Some women do actually know how to pole dance, i.e. do moves with the pole. Spinning, posing, etc. I did go to one club that was all nude then (now changed style) that did have one lady, first time I had seen real pole dancing action. She wore thigh-high white boots and would climb to the top of the pole, then gyrate and undulate her way down the pole upside down. That was impressive, and she made a ton of cash on stage - well, relatively speaking. That place there would be times they’d have to call for a box from the bar to collect all the ones.

But yes, usually there is more money in lap dances than stage dancing. The stage rotation commits the dancer to 2, 4, 6, maybe 8 songs they are taking tips by ones, rather than getting paid in twenties. Some dancers would definitely rather work the crowd, talk up the customers to get lap dances. One lap dance will usually be better than a full cycle through the stages - unless they get one of those guys who, for whatever reason, thinks it the height of studliness to stand at the stage with a stack of ones and throw them on the dancer - a “money shower”. I’ve seen guys give what looks like $20 to $30 in one song. Or have one of the other strippers take like $100 in ones and throw it on the one on stage for him. WTF?

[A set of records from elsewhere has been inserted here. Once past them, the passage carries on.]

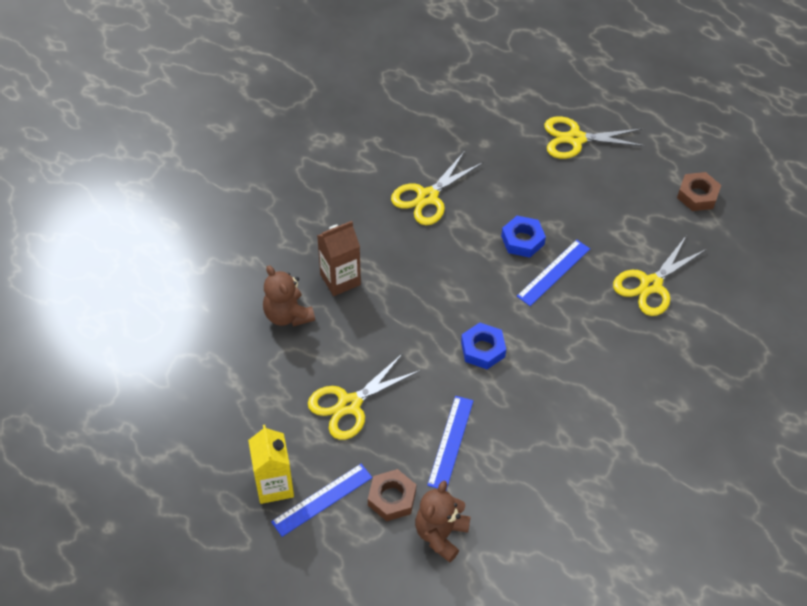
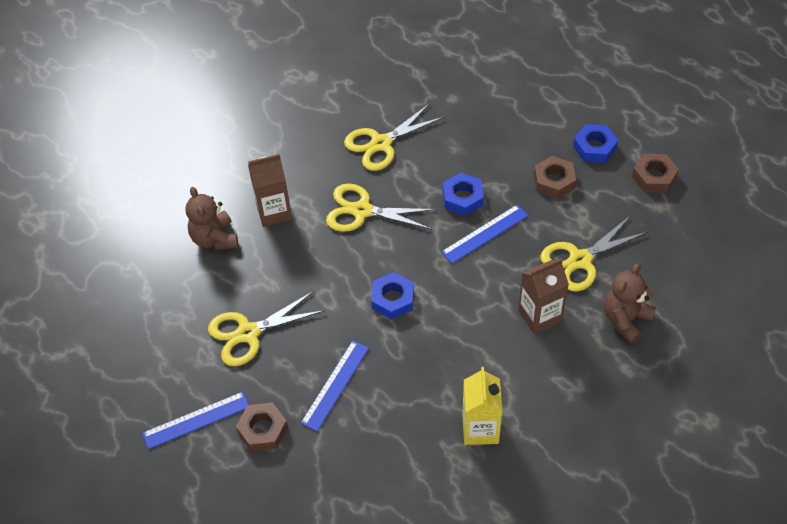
camera: 15 degrees right, 0 degrees up
(274, 485) = (155, 399): yellow carton -> yellow carton (480, 429)
(441, 534) = (300, 473): brown teddy bear -> brown teddy bear (626, 319)
(575, 139) = (544, 105): yellow scissors -> yellow scissors (362, 211)
(605, 212) = (554, 181): none -> brown nut
(628, 344) = (540, 316): none -> brown carton
(634, 174) = (594, 147): none -> blue nut

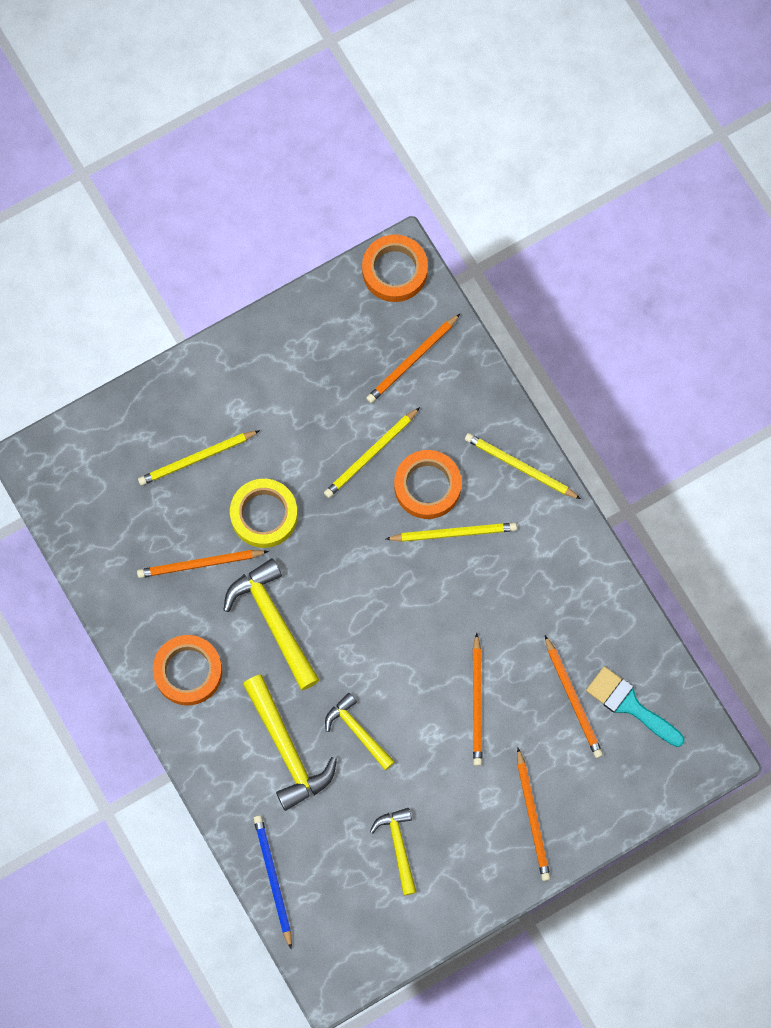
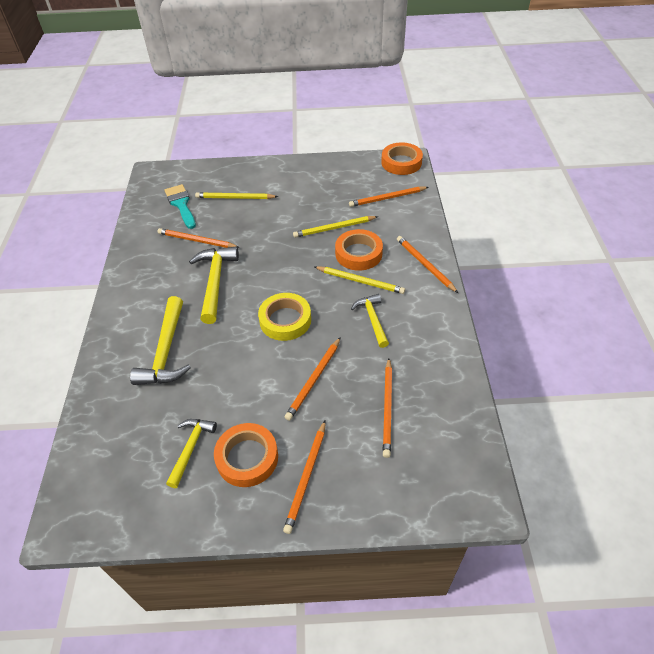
camera: 30 degrees right, 25 degrees down
(188, 671) = (144, 286): orange tape -> orange tape (247, 458)
(264, 515) = (251, 232): yellow tape -> yellow tape (285, 320)
(273, 879) = (88, 427): blue pencil -> none
(357, 731) = (219, 361): yellow hammer -> yellow hammer (372, 319)
(520, 467) = (425, 265): yellow pencil -> orange pencil
(630, 705) = (431, 432): turquoise brush -> turquoise brush (181, 204)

They’re all over the place in Houston. Pretty much every stage has one. Of course, when the “stage” is a 4 ft diamter platform 3 ft off the ground, having a pole in the middle is a definite aid to the lady trying to balance in those 6 inch platform heels.

As for going to a strip club, there’s plenty of ability to enjoy the show without getting uncomfortable in the pants. Eyeing hot young things you otherwise wouldn’t have the option to see naked has it’s selling points.

Ergonomics? It’s better suited as a prop/dancing aid on a smaller stage? It’s better to have the bright, shiny phallic symbol/substitue vertical, which is to say erect, in a strip club? Just some thoughts. I haven’t been to one of those establishments in fifteen, twenty years.

Pretty much any woman who dances for the purpose of titillation, whether or not they actually remove clothing during the performance is called a ‘stripper’ just as a generic slang term. You could get technical and call them exotic dancers or nude performers or burlesque if they are particularly fancy. If they use a pole then they are pole dancers. But plenty will not use a pole, and you’d call them a stage/platform/catwalk dancer, or a gogo dancer if they are just on a pedestal, or a cage dancer if they are gyrating in a cage.

And there are non-erotic pole dancers of course, but outside of the realm of erotic dancing, there are a lot more styles to choose from. Artistic/entertainment dancers with that sort of skill set seem to be very fond of hanging from ropes or strips of cloth right now, as it gives them more to do.

So, there are a lot of non-pole dancers just gyrating in place, or doing gymnastic splits or whatever. But pole dancing gives someone a little more to do to avoid it getting boring or if you don’t have a lot of skills, and also adds the whole ‘phallic’ element of making love to the pole.